[Records from a dataset]
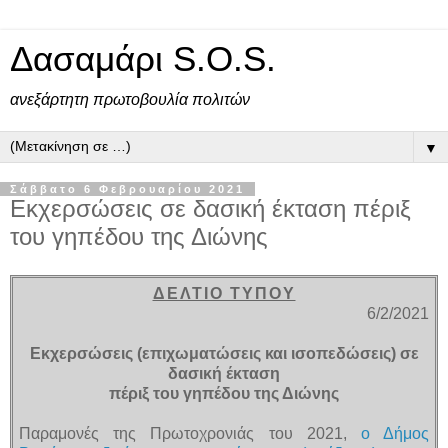
Δασαμάρι S.O.S.
ανεξάρτητη πρωτοβουλία πολιτών
▼
Σάββατο 6 Φεβρουαρίου 2021
Εκχερσώσεις σε δασική έκταση πέριξ
του γηπέδου της Διώνης
ΔΕΛΤΙΟ ΤΥΠΟΥ
6/2/2021
Εκχερσώσεις (επιχωματώσεις και ισοπεδώσεις) σε
δασική έκταση
πέριξ του γηπέδου της Διώνης
Παραμονές της Πρωτοχρονιάς του 2021,
ο Δήμος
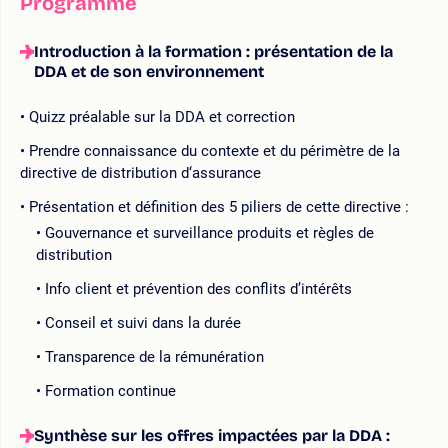
Programme
Introduction à la formation : présentation de la
DDA et de son environnement
Quizz préalable sur la DDA et correction
Prendre connaissance du contexte et du périmètre de la
directive de distribution d‘assurance
Présentation et définition des 5 piliers de cette directive :
Gouvernance et surveillance produits et règles de
distribution
Info client et prévention des conflits d’intérêts
Conseil et suivi dans la durée
Transparence de la rémunération
Formation continue
Synthèse sur les offres impactées par la DDA :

» REQUIRED ACTION
From the first line to the last, output the data exactly, without the pictures.

» REPLY TO THE EXERCISE
Δασαμάρι S.O.S.
ανεξάρτητη πρωτοβουλία πολιτών
▼
Σάββατο 6 Φεβρουαρίου 2021
Εκχερσώσεις σε δασική έκταση πέριξ
του γηπέδου της Διώνης
ΔΕΛΤΙΟ ΤΥΠΟΥ
6/2/2021
Εκχερσώσεις (επιχωματώσεις και ισοπεδώσεις) σε
δασική έκταση
πέριξ του γηπέδου της Διώνης
Παραμονές της Πρωτοχρονιάς του 2021,
ο Δήμος
Programme
Introduction à la formation : présentation de la
DDA et de son environnement
Quizz préalable sur la DDA et correction
Prendre connaissance du contexte et du périmètre de la
directive de distribution d‘assurance
Présentation et définition des 5 piliers de cette directive :
Gouvernance et surveillance produits et règles de
distribution
Info client et prévention des conflits d’intérêts
Conseil et suivi dans la durée
Transparence de la rémunération
Formation continue
Synthèse sur les offres impactées par la DDA :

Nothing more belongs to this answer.